One of them is my home city, Hradec Kralove. It's a very nice walk, makes one to realize the vast distances in space. The Swedish one is much cooler though :)

Very nice, I had no idea. There's a similar solar system where I grew up[1], scale is 1:1 billion. Easier to walk but not as impressive as the one in Sweden.

[1] http://www.planetstien.dk/Planetarypath.htm

There's a similar solar system where I grew up, too. Scale is 1:1.

I wonder if they slowly move the bodies that have elliptical orbits.

Very impressive. Not only are the distances in proportion, but also the sizes and the sizes to the distances.

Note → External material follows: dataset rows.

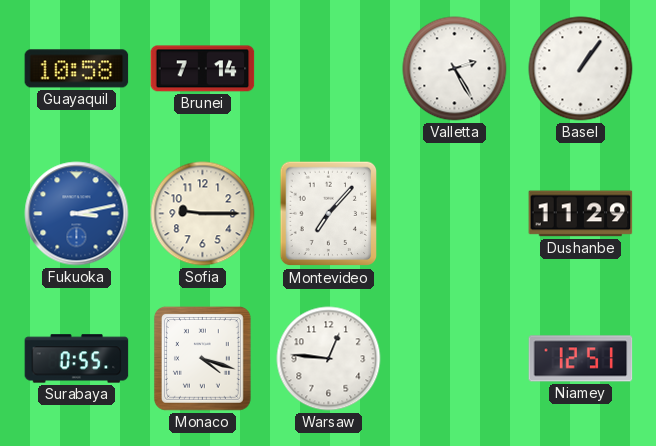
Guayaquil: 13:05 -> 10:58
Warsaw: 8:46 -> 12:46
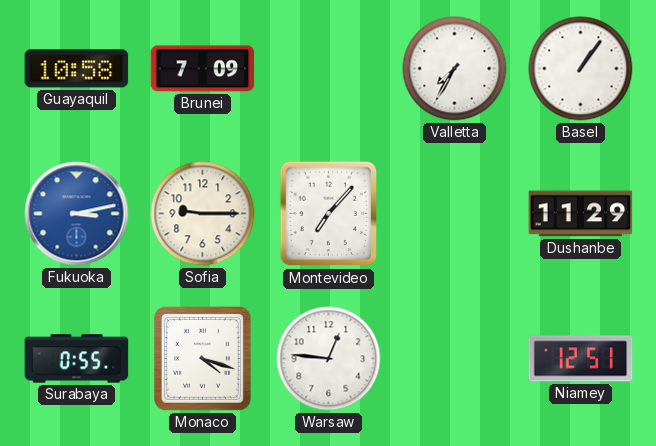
Brunei: 7:14 -> 7:09
Valletta: 2:25 -> 7:35
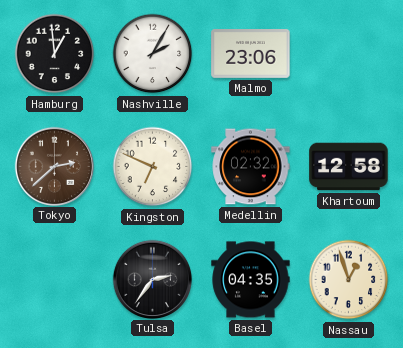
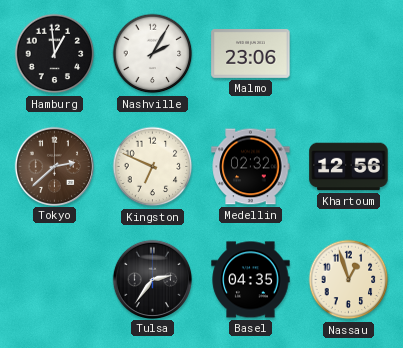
Khartoum: 12:58 -> 12:56
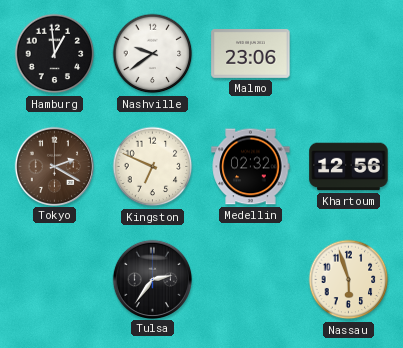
Nashville: 2:05 -> 9:39
Tokyo: 2:38 -> 2:20
Basel: 04:35 -> none
Nassau: 12:57 -> 5:57
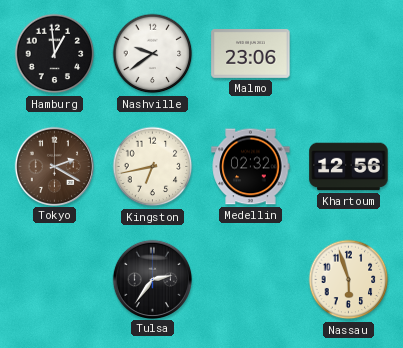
Kingston: 6:49 -> 6:43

Didn't know this was possible.

This is one of those things people are going to talk about in 3000 years. http://en.wikipedia.org/wiki/Orion_Correlation_Theory

Lots of books about 'were the ancient swedes aliens' - who came to earth in a flat pack spaceship?

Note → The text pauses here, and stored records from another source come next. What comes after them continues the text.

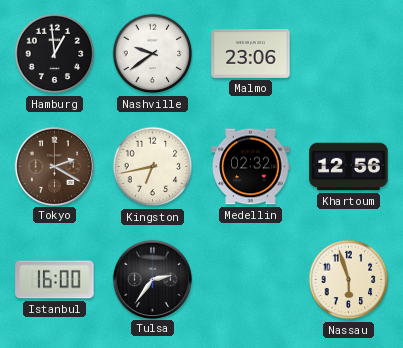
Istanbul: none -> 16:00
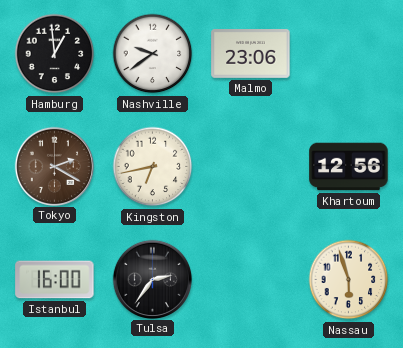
Medellin: 02:32 -> none
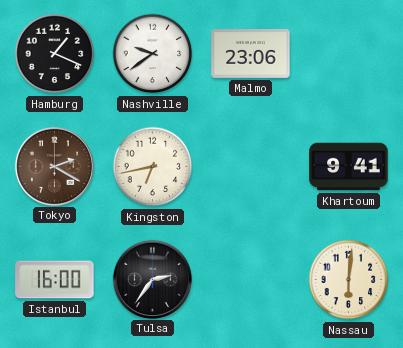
Hamburg: 12:59 -> 1:19
Khartoum: 12:56 -> 9:41
Nassau: 5:57 -> 6:01
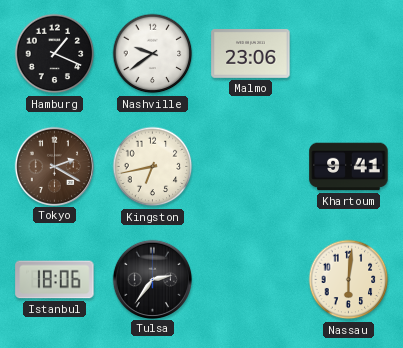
Istanbul: 16:00 -> 18:06
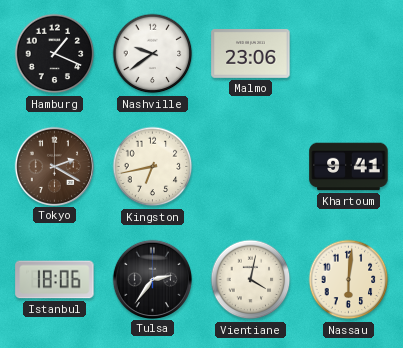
Vientiane: none -> 4:02
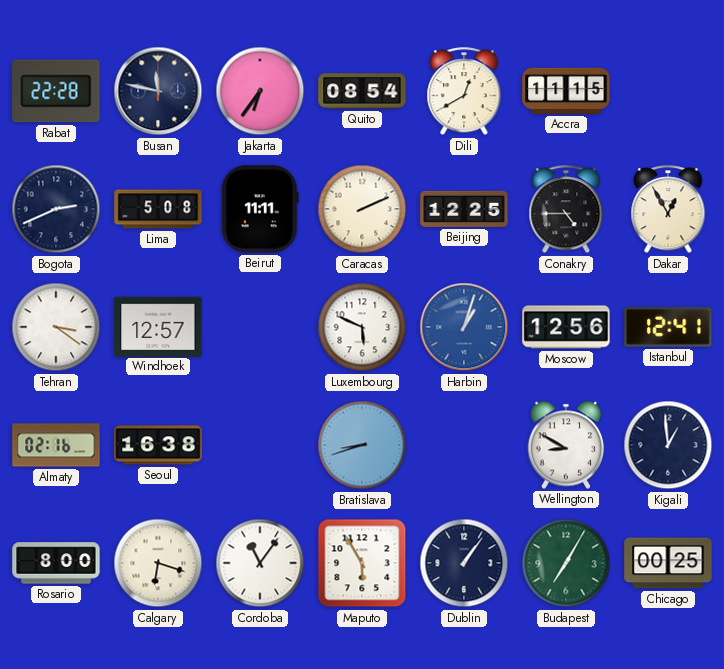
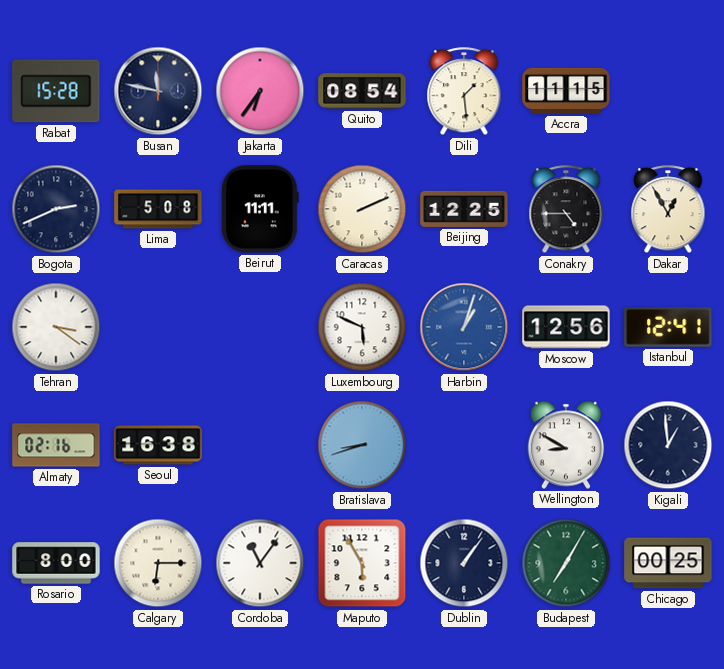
Rabat: 22:28 -> 15:28
Dili: 12:40 -> 1:29
Windhoek: 12:57 -> none
Calgary: 6:18 -> 6:15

Finnish Solar Model http://www.ursa.fi/ursa/aurinkokuntamalli/eng/

I visited all the inner planets recently by biking around the city.

"the world's largest permanent scale model of the solar system. " Right, last I heard our continents move. Yes this wont change tomorrow or any time soon, but its still not permanent. Not so long ago (whats 250 million years in respect to the universe) all the continents where connected: http://www.newgeology.us/Pangea.png

I'm not trolling, its just not permanent. Anyway I love that Pluto is there. It will always be a plant to me even though it was dropped from our solar system.

Continents move but Sweden is pretty far from the edges, making the whole installment pretty set, tectonic plate wise.

Still not permanent with your definition though, as we all eventually will stop existing.

My friend I think you missed a great HN article: 2045: The Year Man Becomes Immortal (http://apps.ycombinator.com/item?id=2201469) I think if someone really wanted to, they could witness this phenomenon. =)

Sagan Planet Walk in Ithaca, NY: http://www.sciencenter.org/saganpw/map.asp

The sun is located a couple of kilometers from my home. Another planet about 20 meters from my workspace and I've only known about it since a month back when a guy from London told me about it. It's well hidden, right in front of our eyes.